With a current market capitalisation of $418.6 billion, Tesla will go into the S&P 500 as the company with the biggest market cap to ever enter an equity index. It will likely command a weighting north of 1% on the index with around 40% of the free float to be purchased by both passive and active funds, equating to over $100b in institutional buying.

Given the selling of other stocks as funds recalibrate, this could be a spectacle when trading begins on 21 December. In fact, the notional is so great that S&P has set up a consultation on whether to add the stock in two tranches on the close of 11 and 18 December, or just in one tranche on the effective rebalancing date (21 December). One suspects the actual rebalancing will be well managed and not create the levels of volatility in the S&P 500 that some suggest will play out.

It also raises the idea of speculators further front running these future purchases from passive funds. One could argue this has already largely played out and hedge funds were buying in anticipation of this announcement many months ago. It’s this concept that many believe raises the possibility of a buy the rumour, sell the fact type scenario to play out in price.

The current flow suggests short positions are still a tough trade and the fact we’ve seen short interest drop from 33.2% of the free float drop in May 2019 to 6.3% portrays how painful holding longer-term short exposures has been. Until the bid comes out of the stock and momentum shifts to the downside shorting the stock in the current set-up seems a low probability trade.

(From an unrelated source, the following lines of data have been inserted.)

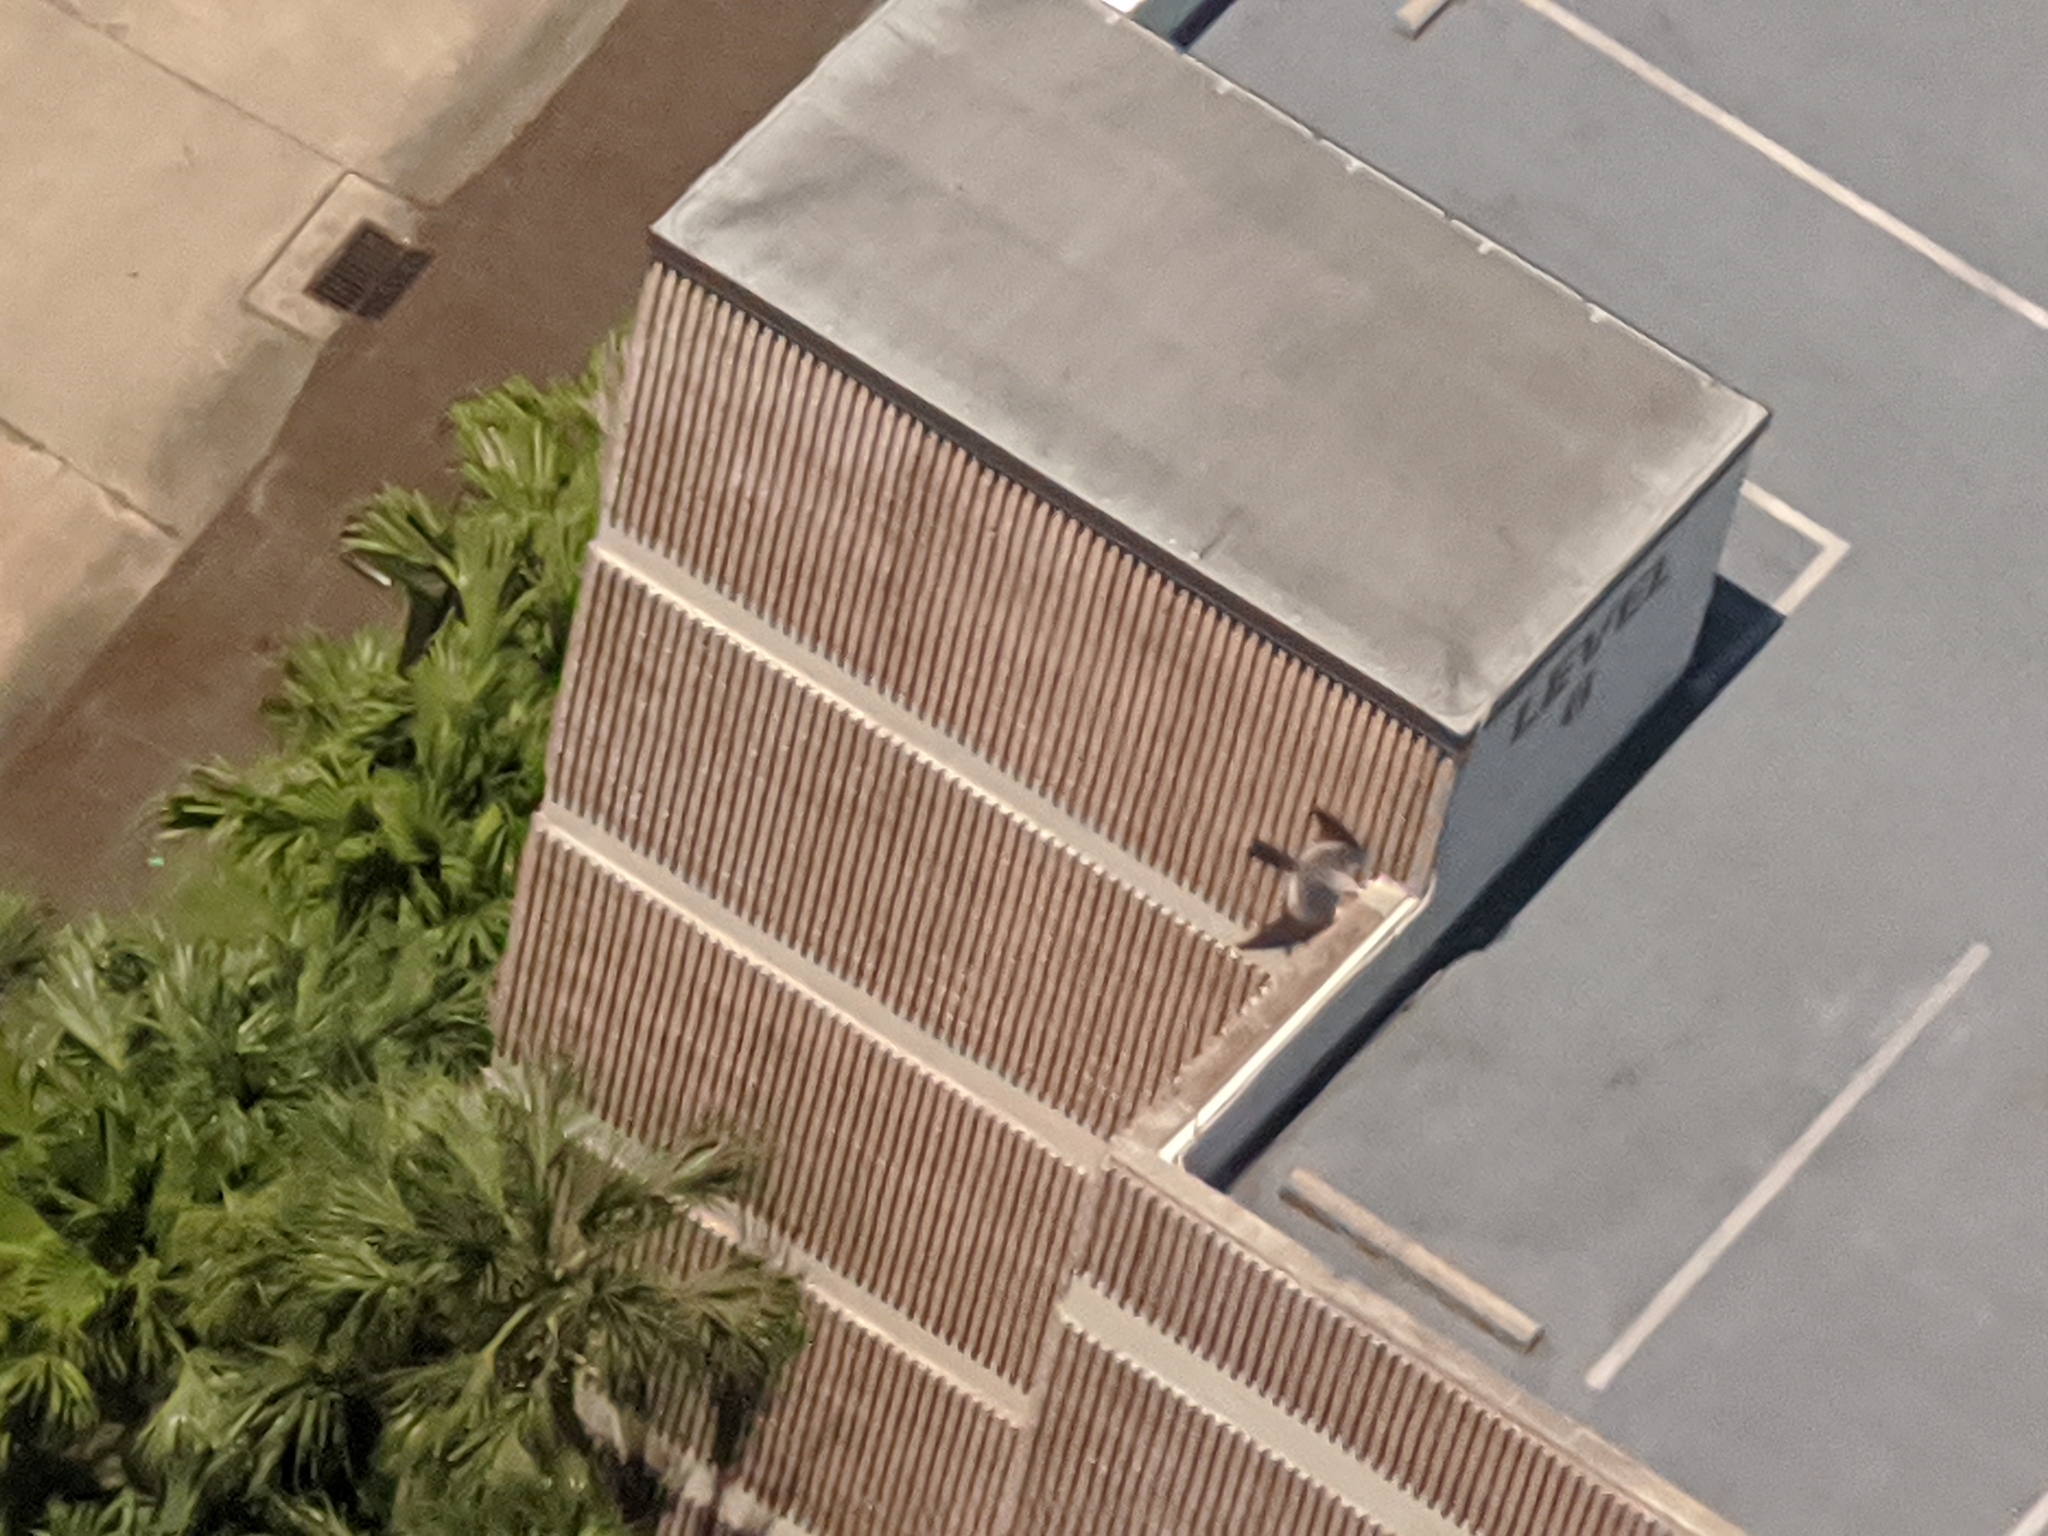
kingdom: Animalia
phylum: Chordata
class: Aves
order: Accipitriformes
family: Accipitridae
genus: Ictinia
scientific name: Ictinia mississippiensis
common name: Mississippi kite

(Short interest as a percent of the free float)

(Source: Bloomberg)

We all know traditional fundamentals of the business attract a lot of scepticism as to warranting the current lofty share price. A company that records adjusted income of $1.1b, when taking into consideration it received $1.4 in emission credit sales and that has a market cap in excess of GM, Toyota and VW combined, has many questioning the investment case.

However, Tesla is a concept and traditional valuation metrics have been incredibly poor predictors of returns. Arguably for CFD traders, Tesla is a momentum vehicle (excuse the pun) first and foremost and when price starts to move in one direction then it can be a powerful force and the first move is usually not the last move. A closing break of $465 will certainly accelerate the prospect of new highs. On the other hand, if traders start to sell the fact there is a gap to fill into $412.

Tesla has finally made it into the big league, but will this have further positive near-term implications or will this mark the top in the run, as we focus on more value areas of the market?